Many will tell you that it’s difficult to secure funding from a bank but I decided to do some research to find out how common it really is for early stage startups to get a loan. To my surprise (and maybe to yours), I found out that more startups were resorting to getting a bank loan during the first year than asking for money from friends and family.
A recent study conducted by the National Bureau of Economic Research (NBER) in 2010* found that debt financing was much more prevalent than recently predicted, even early stage companies, including pre-revenue firms, got twice as much of their capital from bank loans than from other funding channels. Some of the findings include:
· Debt was used five times more than equity
· On average 25% of the startup’s capital structure was in the form of a bank debt
· The average bank loan was approximately $48,000
The study also contradicted the popular myth that small-business owners pile on credit-card debt to fund their startup. Only 25% of entrepreneurs in the survey used their personal credit cards to finance their new ventures.

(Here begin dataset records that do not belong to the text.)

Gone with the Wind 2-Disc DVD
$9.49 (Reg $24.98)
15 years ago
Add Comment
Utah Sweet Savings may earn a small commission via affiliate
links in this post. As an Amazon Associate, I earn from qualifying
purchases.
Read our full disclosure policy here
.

So what am I trying to say? Essentially that securing a bank loan may not be for every entrepreneur but it is a viable option to explore after running out of friends-and-family investments. Prepare yourself before you meet with a bank representative to apply. Make sure that your credit is strong and you have professional references to vouch for your credibility and business acumen. Polish the financials in your business plan and gather the necessary documents (tax, legal, incorporation etc.). For detailed information about the process of acquiring a business bank loan, check out this handy SCORE article.
*NBER,“The Capital Structure Decisions of New Firms,” studied the capital structure choices that firms made in their initial year of operation, using restricted-access data from the Kauffman Firm.